Donauwörth (wwi) - Bisher haben sich 15 Menschen aus dem Landkreis Donau-Ries die Schweinegrippe eingefangen - das ist laut Dr. Rainer Mainka, Leiter des Bereichs Gesundheitswesen am Landratsamt, zumindest die Zahl der bisher bestätigten Fälle. Tendenz steigend. "Es kommen jede Woche ein paar neue Patienten dazu", berichtet Mainka auf Anfrage unserer Zeitung.
Während über die nahende Massenimpfung im Herbst diskutiert wird, seien es vor allem aus Spanien - speziell Mallorca - zurückkehrende Touristen, die mit dem H1N1-Virus infiziert sind, so der Mediziner.
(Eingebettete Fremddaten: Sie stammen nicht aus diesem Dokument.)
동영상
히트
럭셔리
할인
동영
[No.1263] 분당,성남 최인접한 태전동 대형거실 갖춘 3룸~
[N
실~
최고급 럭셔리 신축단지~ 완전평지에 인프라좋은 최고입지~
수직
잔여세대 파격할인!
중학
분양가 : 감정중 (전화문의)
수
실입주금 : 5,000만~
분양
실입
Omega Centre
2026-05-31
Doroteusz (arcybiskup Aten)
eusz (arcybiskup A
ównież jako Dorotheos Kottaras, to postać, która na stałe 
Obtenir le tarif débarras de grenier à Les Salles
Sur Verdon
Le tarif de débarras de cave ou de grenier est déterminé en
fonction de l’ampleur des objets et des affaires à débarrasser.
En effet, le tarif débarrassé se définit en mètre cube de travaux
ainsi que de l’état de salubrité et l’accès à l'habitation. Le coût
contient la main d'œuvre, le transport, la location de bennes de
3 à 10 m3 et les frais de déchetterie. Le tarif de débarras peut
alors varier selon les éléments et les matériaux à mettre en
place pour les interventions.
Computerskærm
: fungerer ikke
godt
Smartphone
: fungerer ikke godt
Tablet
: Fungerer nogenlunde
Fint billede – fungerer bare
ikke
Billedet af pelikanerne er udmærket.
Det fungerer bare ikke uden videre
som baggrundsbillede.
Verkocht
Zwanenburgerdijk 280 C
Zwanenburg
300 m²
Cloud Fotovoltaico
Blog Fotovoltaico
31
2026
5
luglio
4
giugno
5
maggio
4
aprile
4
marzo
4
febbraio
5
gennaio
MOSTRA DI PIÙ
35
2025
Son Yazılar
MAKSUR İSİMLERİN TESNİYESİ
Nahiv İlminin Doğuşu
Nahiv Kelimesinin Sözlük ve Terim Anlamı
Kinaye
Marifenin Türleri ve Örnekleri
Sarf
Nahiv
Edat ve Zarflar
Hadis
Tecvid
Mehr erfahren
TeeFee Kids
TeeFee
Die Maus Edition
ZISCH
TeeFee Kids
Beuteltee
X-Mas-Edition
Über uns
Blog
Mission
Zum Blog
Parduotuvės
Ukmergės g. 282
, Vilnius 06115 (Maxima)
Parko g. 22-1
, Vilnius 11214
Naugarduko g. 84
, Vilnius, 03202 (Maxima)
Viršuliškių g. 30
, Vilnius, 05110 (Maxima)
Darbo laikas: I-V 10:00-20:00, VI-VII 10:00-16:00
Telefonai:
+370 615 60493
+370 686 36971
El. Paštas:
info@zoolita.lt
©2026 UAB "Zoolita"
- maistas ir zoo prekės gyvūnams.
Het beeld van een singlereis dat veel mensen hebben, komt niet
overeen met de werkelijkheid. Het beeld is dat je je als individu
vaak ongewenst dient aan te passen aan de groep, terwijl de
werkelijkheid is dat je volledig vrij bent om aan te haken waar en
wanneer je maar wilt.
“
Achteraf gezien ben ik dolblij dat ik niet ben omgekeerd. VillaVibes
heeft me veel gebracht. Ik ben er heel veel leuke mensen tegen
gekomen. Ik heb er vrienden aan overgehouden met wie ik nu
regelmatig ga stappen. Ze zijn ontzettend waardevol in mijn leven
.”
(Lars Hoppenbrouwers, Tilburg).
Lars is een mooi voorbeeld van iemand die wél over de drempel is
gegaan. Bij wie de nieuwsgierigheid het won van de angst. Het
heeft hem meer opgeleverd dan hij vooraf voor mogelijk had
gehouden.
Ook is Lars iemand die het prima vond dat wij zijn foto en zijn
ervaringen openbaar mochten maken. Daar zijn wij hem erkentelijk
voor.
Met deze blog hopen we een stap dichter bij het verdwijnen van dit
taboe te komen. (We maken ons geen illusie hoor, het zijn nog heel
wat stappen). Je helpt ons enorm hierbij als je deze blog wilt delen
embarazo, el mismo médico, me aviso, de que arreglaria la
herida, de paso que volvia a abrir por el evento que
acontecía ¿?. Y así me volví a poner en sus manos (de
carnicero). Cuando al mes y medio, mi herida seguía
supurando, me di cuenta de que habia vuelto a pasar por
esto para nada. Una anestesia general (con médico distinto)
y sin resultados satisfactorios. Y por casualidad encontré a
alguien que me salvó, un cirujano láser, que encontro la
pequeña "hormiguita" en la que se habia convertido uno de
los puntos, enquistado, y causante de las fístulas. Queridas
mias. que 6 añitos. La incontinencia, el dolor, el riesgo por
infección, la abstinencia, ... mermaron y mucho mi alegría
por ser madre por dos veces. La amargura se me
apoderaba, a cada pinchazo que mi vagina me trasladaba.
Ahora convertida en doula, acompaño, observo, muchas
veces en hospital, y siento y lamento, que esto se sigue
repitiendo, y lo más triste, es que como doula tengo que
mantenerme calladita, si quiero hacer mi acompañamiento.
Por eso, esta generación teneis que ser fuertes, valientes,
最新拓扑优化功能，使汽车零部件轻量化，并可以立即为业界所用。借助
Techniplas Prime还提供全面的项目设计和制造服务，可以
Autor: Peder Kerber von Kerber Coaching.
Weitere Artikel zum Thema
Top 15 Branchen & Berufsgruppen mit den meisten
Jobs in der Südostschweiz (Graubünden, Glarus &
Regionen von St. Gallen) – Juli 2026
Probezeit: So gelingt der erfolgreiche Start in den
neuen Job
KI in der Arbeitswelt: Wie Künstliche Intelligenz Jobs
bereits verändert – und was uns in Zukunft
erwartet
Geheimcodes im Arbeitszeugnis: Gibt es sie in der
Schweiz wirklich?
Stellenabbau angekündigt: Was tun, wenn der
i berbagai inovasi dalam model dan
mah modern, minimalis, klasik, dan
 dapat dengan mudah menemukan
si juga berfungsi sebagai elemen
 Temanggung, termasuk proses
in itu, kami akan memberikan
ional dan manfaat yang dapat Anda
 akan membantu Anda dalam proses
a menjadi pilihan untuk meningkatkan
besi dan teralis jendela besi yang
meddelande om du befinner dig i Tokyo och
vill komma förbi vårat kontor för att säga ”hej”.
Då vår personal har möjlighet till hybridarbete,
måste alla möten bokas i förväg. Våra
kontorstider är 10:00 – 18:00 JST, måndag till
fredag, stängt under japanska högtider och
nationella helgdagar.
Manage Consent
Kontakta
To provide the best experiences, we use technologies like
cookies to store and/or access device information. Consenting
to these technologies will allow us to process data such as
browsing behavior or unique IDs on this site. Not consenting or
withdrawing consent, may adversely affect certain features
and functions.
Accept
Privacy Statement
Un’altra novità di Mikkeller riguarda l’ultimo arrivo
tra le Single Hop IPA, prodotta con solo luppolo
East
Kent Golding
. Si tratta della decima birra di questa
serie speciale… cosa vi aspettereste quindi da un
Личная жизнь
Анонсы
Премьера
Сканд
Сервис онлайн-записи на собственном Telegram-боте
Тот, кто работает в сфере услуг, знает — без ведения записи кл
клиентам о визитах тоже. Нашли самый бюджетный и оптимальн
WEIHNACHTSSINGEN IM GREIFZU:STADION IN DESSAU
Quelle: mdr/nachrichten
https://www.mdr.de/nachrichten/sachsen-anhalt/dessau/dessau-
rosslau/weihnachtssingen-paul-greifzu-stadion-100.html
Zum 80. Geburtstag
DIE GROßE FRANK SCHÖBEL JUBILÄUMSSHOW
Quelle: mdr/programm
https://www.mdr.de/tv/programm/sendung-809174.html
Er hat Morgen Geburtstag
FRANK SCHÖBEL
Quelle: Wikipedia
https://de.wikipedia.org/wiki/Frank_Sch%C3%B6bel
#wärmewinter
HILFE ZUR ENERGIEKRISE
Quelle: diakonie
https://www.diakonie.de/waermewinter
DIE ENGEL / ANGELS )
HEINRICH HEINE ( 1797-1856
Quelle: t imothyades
Die Betroffenen seien mit typischen Grippesymptomen (Fieber, Husten, Hals-, Kopf- und Gliederschmerzen) zum Arzt gegangen.
Vorwiegend junge Leute
Glücklicherweise steckte nur in einem der bekannten Fälle ein auf der Monheimer Alb wohnhafter Erkrankter, der noch drei Tage lang die Schule besuchte und im Betrieb arbeitete, zwei Personen aus seinem Umfeld an. Zu einer Masseninfektion sei es noch nicht gekommen. Das Gesundheitsamt wies die Patienten jeweils an, für einige Tage das Haus nicht zu verlassen.
Bei allen 15 Schweinegrippe-Infizierten verlief die Krankheit "leicht bis milde", wie Mainka mitteilt. Soll heißen: "Keiner musste ins Krankenhaus." Die Fälle verteilten sich über den ganzen Landkreis. Es handle sich vorwiegend um junge Leute.
Wahrscheinlich gab beziehungsweise gibt es in der Region noch mehr H1N1-Infizierte als offiziell bekannt. Jedenfalls hätten die Verdachtsmeldungen der Ärzte zwischendurch deutlich nachgelassen, als unklar war, ob die Krankenkassen auch tatsächlich die Kosten für den Bestätigungstest übernehmen, merkt Mainka an. Durch Untersuchungen wisse man mittlerweile, dass das Medikament Tamiflu nur wirksam sei, wenn es spätestens 48 Stunden nach dem Beginn der Symptome genommen wird.
Allein in der vorigen Woche gab es nach Auskunft von Rainer Mainka drei neue Schweinegrippe-Meldungen im Landkreis. Wie sich die Angelegenheit weiter entwickelt, sei schwer vorherzusagen, so Mainka: "Man muss abwarten, bis in den Sommerferien die erste Rückreisewelle kommt." Wobei der Mediziner betont, dass nicht nur im Urlaub Vorsicht geboten ist: "Man kann sich inzwischen auch in Deutschland anstecken."